Yes. However, only when using Protected Threads. TT complies with all security requirements specified in the HIPAA Security Guidance for Remote Use of and Access to Electronic Protected Health Information. The key to achieving the required level of data security is to implement a data store that uses the most robust encryption technologies available and in use by institutions that require high levels of security. The security features that are built into TT meet and often exceed those required for HIPAA compliance.

Can I use TT at work? [Top]

Unless your company or organization blocks all internet access through their firewall, ThreadThat.com should be available to you. ThreadThat.com is a perfect companion to email for conducting business communications that require absolute secrecy. All parties taking part in the communication must have ThreadThat.com accounts. It take less than a minute to create an account and you can use any email address you own.

Can I purchase the TT application code, customize it and run it on my own servers? [Top]

Yes. ThreadThat.com was developed to be easily portable to any Windows server environment. Contact TT by email and I will provide you with the hardware and software requirements and pricing. The application was designed for multi-language support and I can provide customization, enhancement and maintenance services. The advantage of running your own instance of ThreadThat.com (under whatever name you choose) is that you can customize the application and you own the databases.

Does using TT make my business HIPAA compliant? [Top]

TT warrants that this service will meet or exceed the requirements for encryption of authentications and identifications as set forth within the following Department of Health & Human Services HIPAA Security Standards documents (specifically sections 164.310, 164.312):

Using TT to protect sensitive business communications will help you be HIPAA compliant but does not, in itself, make your business HIPAA compliant. TT is meant to be used a part of your compliance program with regards to communicating Electronic Personal Health Information (ePHI).

What is TT's backup policy? [Top]

TT database is backed up daily at 6:00 am and 6:00 pm EST. Should a catastrophic failure occur, you would lose at most 1/2 day of Thread activity. Only the latest backup is retained. If you delete your account, TT still has a record of you in the backup file. This will disappear when the next backup runs.

Besides the general public, who else can benefit from TT? [Top]
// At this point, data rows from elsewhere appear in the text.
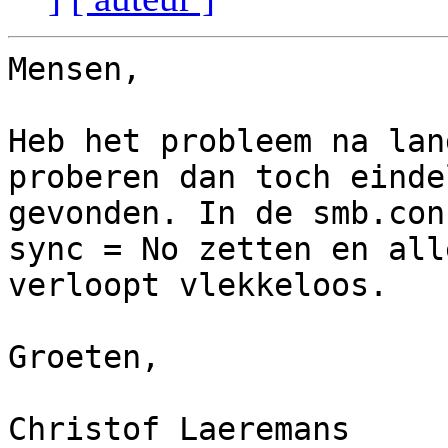
Mensen,

Heb het probleem na lan
proberen dan toch eindel
gevonden. In de smb.con
sync = No zetten en alle
verloopt vlekkeloos.

Groeten,

Christof Laeremans
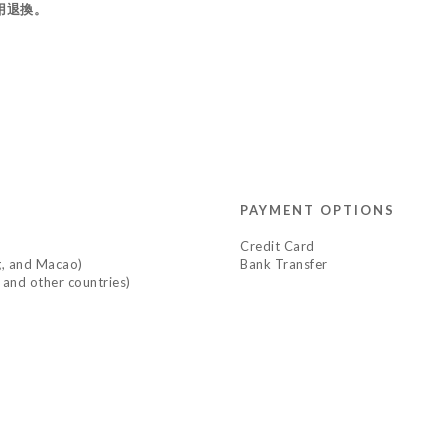
用退換。
PAYMENT OPTIONS
Credit Card
 and Macao)
Bank Transfer
d other countries)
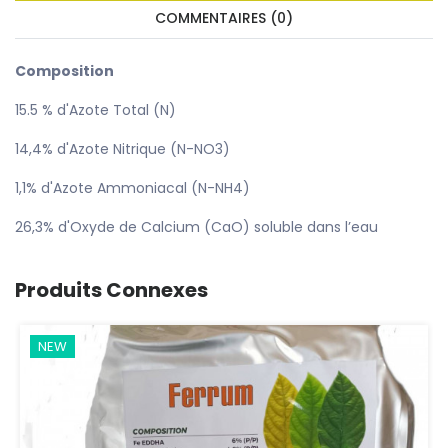
COMMENTAIRES (0)
Composition
15.5 % d'Azote Total (N)
14,4% d'Azote Nitrique (N-NO3)
1,1% d'Azote Ammoniacal (N-NH4)
26,3% d'Oxyde de Calcium (CaO) soluble dans l’eau
Produits Connexes
NEW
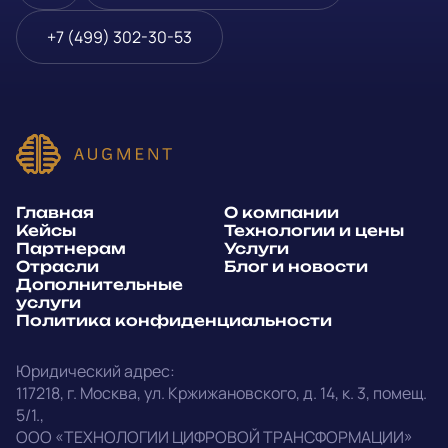
Блог и новости
Телефон
*
+7 (499) 302-30-53
Дополнительные услуги
или
Политика
E-mail
*
конфиденциальности
Способ связи*:
Главная
О компании
Telegram
WhatsApp
Кейсы
Технологии и цены
Партнерам
Услуги
E-mail
Позвонить
Отрасли
Блог и новости
Дополнительные
услуги
Напишите, какие специалисты, в каком количестве и как
Политика конфиденциальности
срочно нужны на ваш проект
Юридический адрес:
Написать в Telegram
117218
,
г. Москва
,
ул. Кржижановского, д. 14
,
к. 3, помещ.
5/1.
,
outstaff@augment-tech.ru
Прикрепить файл
ООО «ТЕХНОЛОГИИ ЦИФРОВОЙ ТРАНСФОРМАЦИИ»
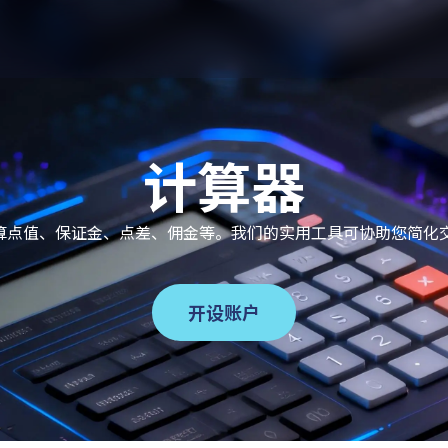
计算器
器计算点值、保证金、点差、佣金等。我们的实用工具可协助您简
开设账户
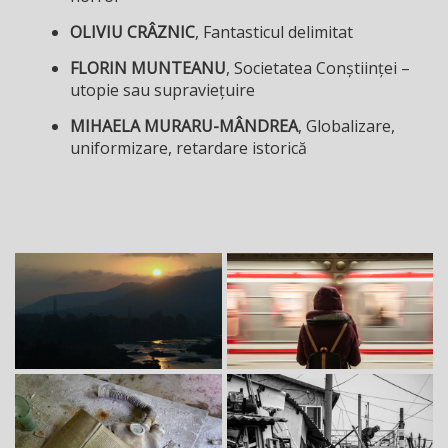
OLIVIU CRÂZNIC
, Fantasticul delimitat
FLORIN MUNTEANU
, Societatea Conștiinței –
utopie sau supraviețuire
MIHAELA MURARU-MÂNDREA
, Globalizare,
uniformizare, retardare istorică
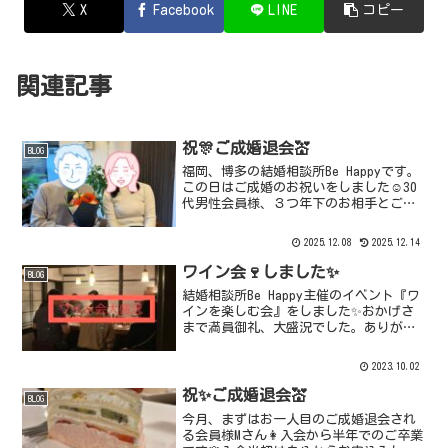
X
Facebook
LINE
コピー
関連記事
祝🎊ご成婚退会💒
BLOG
福岡、博多の結婚相談所Be Happyです。
この日はご成婚のお祝いをしました☺️30
代男性会員様、３つ年下のお相手とご一
緒にご挨拶にお越しになりました✨嬉し
そうで幸せそうなお二人を見て本当に感
2025.12.08
2025.12.14
無量🥹幸せな気持ちになりました💗この
あと、2人の...
ワイン会🍷しました✨
BLOG
結婚相談所Be Happy主催のイベント『ワ
インを楽しむ会』をしました✨おかげさ
まで満員御礼、大盛況でした。ありがと
うございました😊結婚相談所主催です
が、婚活イベントではなく、ワインを楽
2023.10.02
しみたい方が集まる和気あいあいとした
空間です💗ワイン好...
祝✨ご成婚退会💒
BLOG
今月、まずはお一人目のご成婚退会され
る会員様Mさん👩入会から半年でのご卒業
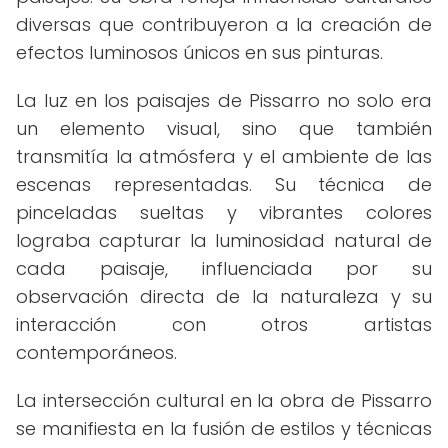
diversas que contribuyeron a la creación de
efectos luminosos únicos en sus pinturas.
La luz en los paisajes de Pissarro no solo era
un elemento visual, sino que también
transmitía la atmósfera y el ambiente de las
escenas representadas. Su técnica de
pinceladas sueltas y vibrantes colores
lograba capturar la luminosidad natural de
cada paisaje, influenciada por su
observación directa de la naturaleza y su
interacción con otros artistas
contemporáneos.
La intersección cultural en la obra de Pissarro
se manifiesta en la fusión de estilos y técnicas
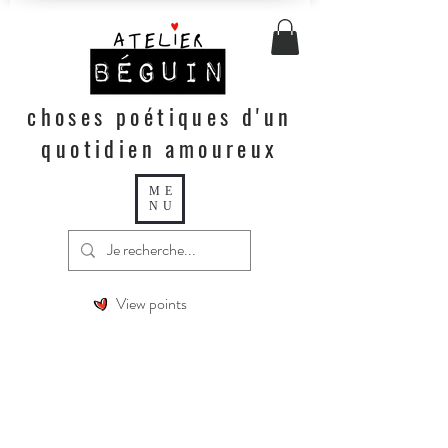
choses poétiques d'un
quotidien amoureux
ME
NU
View points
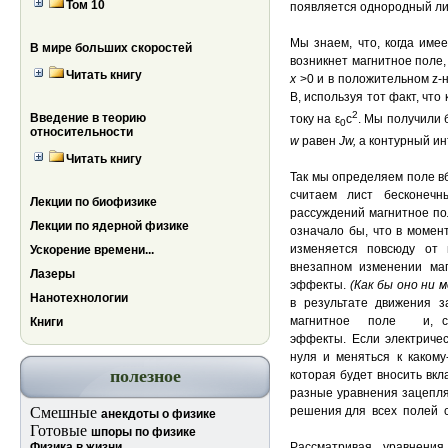
Том 10
появляется однородный лис
Мы знаем, что, когда име
В мире больших скоростей
возникнет магнитное поле
Читать книгу
х
>0 и в положительном z
В, используя тот факт, что
2
Введение в теорию
току на ε
с
. Мы получили 
0
относительности
w
равен
Jw
,
а контурный ин
Читать книгу
Так мы определяем поле в
считаем лист бесконеч
Лекции по биофизике
рассуждений магнитное п
Лекции по ядерной физике
означало бы, что в момент
изменяется повсюду от 
Ускорение времени...
внезапном изменении маг
Лазеры
эффекты.
(Как бы оно ни 
Нанотехнологии
в результате движени
магнитное поле и, сле
Книги
эффекты. Если электричес
нуля и меняться к какому
полезное
которая будет вносить вкла
разные уравнения зацепля
Смешные
решения для всех полей с
анекдоты о физике
Готовые
шпоры по физике
Физика в жизни
Рассматривая уравнения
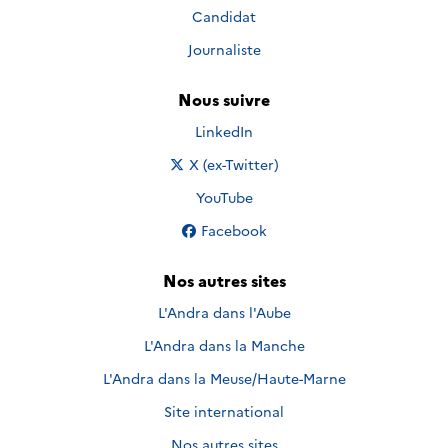
Candidat
Journaliste
Nous suivre
Nous suivre sur
LinkedIn
Nous suivre sur
X (ex-Twitter)
Nous suivre sur
YouTube
Nous suivre sur
Facebook
Nos autres sites
L'Andra dans l'Aube
L'Andra dans la Manche
L'Andra dans la Meuse/Haute-Marne
Site international
Nos autres sites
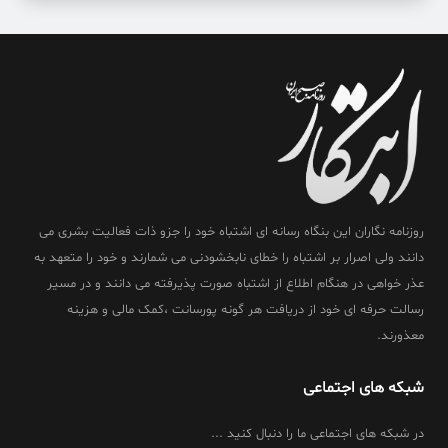
روزنامه نگاران این بنگاه رسانه ای اشتباه خود را جزو ذات فعالیت بشری می
دانند ولی اصرار بر اشتباه را خطای نابخشودنی می شمارند و خود را متعهد به
عذر خواهی در هنگام اطلاع از اشتباه صورت پذیرفته می دانند و در مسیر
رسالت حرفه ای خود از دریافت هر گونه پورسانت ،کمک مالی و هزینه
معذورند.
شبکه های اجتماعی
در شبکه های اجتماعی ما را دنبال کنید ...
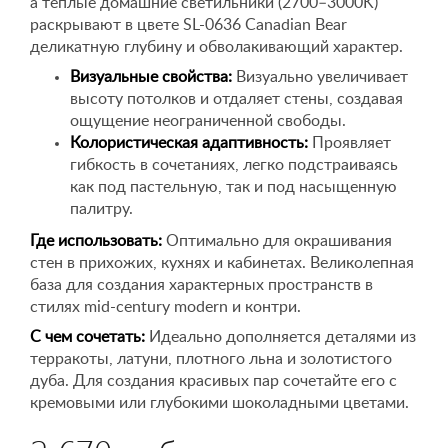
а теплые домашние светильники (2700–3000K)
раскрывают в цвете SL-0636 Canadian Bear
деликатную глубину и обволакивающий характер.
Визуальные свойства:
Визуально увеличивает
высоту потолков и отдаляет стены, создавая
ощущение неограниченной свободы.
Колористическая адаптивность:
Проявляет
гибкость в сочетаниях, легко подстраиваясь
как под пастельную, так и под насыщенную
палитру.
Где использовать:
Оптимально для окрашивания
стен в прихожих, кухнях и кабинетах. Великолепная
база для создания характерных пространств в
стилях mid-century modern и контри.
С чем сочетать:
Идеально дополняется деталями из
терракоты, латуни, плотного льна и золотистого
дуба. Для создания красивых пар сочетайте его с
кремовыми или глубокими шоколадными цветами.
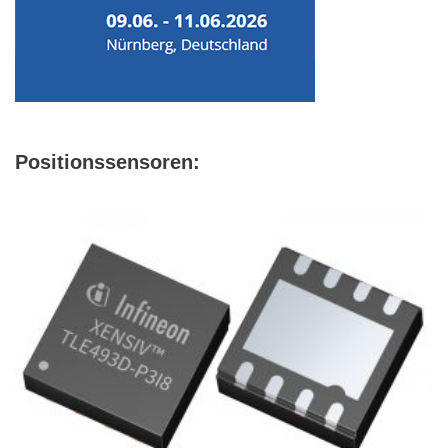
Positionssensoren:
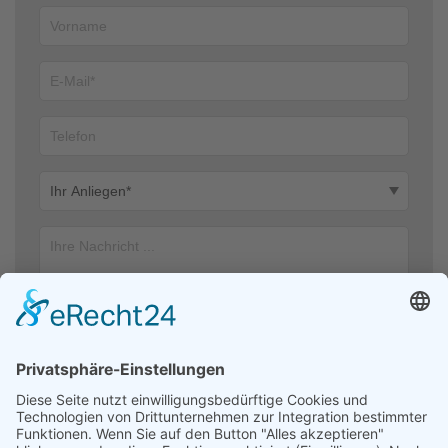
Ich stimme zu, dass meine Angaben aus dem Kontaktformular zur
Beantwortung meiner Anfrage erhoben und verarbeitet werden. Die
Daten werden nach abgeschlossener Bearbeitung Ihrer Anfrage
gelöscht. Hinweis: Sie können Ihre Einwilligung jederzeit für die
Zukunft per E-Mail an kontakt@helfendehaendeev.de widerrufen.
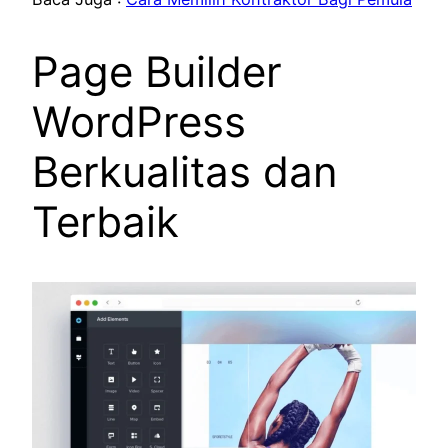
Page Builder
WordPress
Berkualitas dan
Terbaik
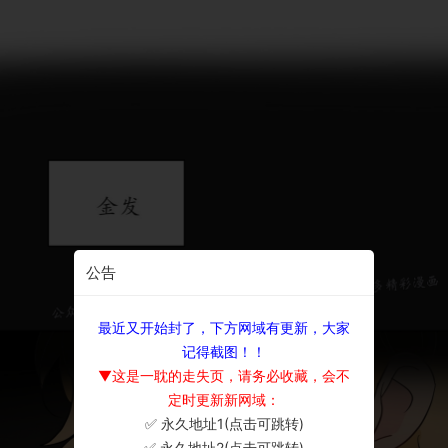
公告
最近又开始封了，下方网域有更新，大家
记得截图！！
▼这是一耽的走失页，请务必收藏，会不
定时更新新网域：
✅ 永久地址1(点击可跳转)
×
✅ 永久地址2(点击可跳转)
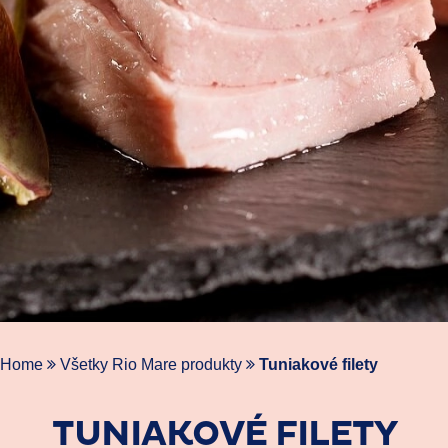
Home
Všetky Rio Mare produkty
Tuniakové filety
TUNIAKOVÉ FILETY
TT can be used by anyone, but is especially suited to situations where the user is obligated by organizational policy or by law to protect the privacy of those with whom they communicate. In particular, the following will find TT particularily useful:

Whistle Blowers and Journalists
Therapists and Social Workers
Attorneys and Paralegals
Accountants and CPAs
Entrepreneurs and Inventors
Medical Researchers
Realtors and Rental Agents
Anyone Seeking Privacy Protection

What happens to my Threads if TT stops offering this service? [Top]

In the event that I decide to discontinue this service, I will notify all users and allow 60 days for you to copy all of your Threads and attachments to your desktop for archiving.